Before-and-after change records
--- START ---

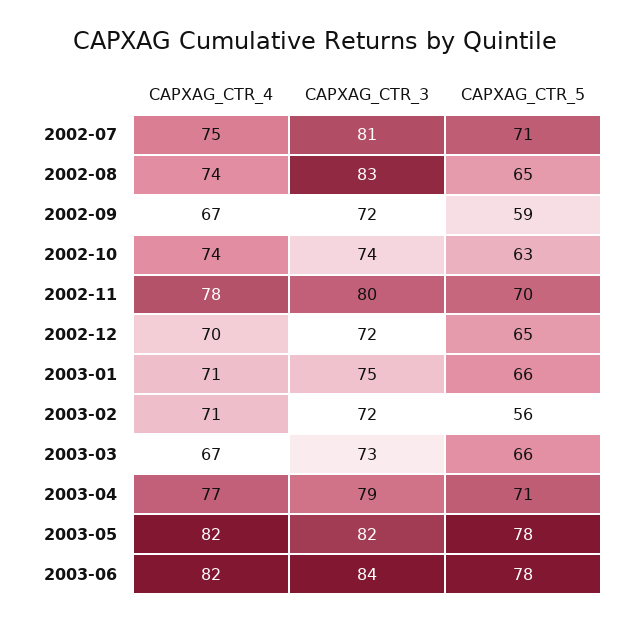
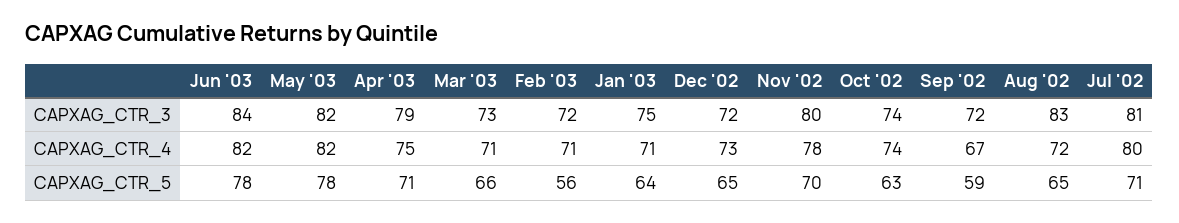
CAPXAG_CTR_4, 2002-07: 75 -> 80
CAPXAG_CTR_4, 2002-08: 74 -> 72
CAPXAG_CTR_4, 2002-12: 70 -> 73
CAPXAG_CTR_5, 2003-01: 66 -> 64
CAPXAG_CTR_4, 2003-03: 67 -> 71
CAPXAG_CTR_4, 2003-04: 77 -> 75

--- END ---

Problem statement » Write out only those lines of the entries that lie between the line containing "CAPXAG_CTR_5, 2003-01: 66 -> 64" and the last line, inclusive, reproducing them exactly.

Response to the exercise »
CAPXAG_CTR_5, 2003-01: 66 -> 64
CAPXAG_CTR_4, 2003-03: 67 -> 71
CAPXAG_CTR_4, 2003-04: 77 -> 75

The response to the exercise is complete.